Instructions to follow
Below is a listing; repeat exactly the lines from the one containing "پاکستانی وفد کی ہائی کمشنر سے ملاقات" to the one containing "Last Updated: جون 28, 2026 2:52 شام", both included.

Given records
#####

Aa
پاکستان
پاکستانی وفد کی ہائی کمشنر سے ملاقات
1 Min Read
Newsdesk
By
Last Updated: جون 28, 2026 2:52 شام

#####

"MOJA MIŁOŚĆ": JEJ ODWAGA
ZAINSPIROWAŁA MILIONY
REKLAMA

#####

Final answer
پاکستانی وفد کی ہائی کمشنر سے ملاقات
1 Min Read
Newsdesk
By
Last Updated: جون 28, 2026 2:52 شام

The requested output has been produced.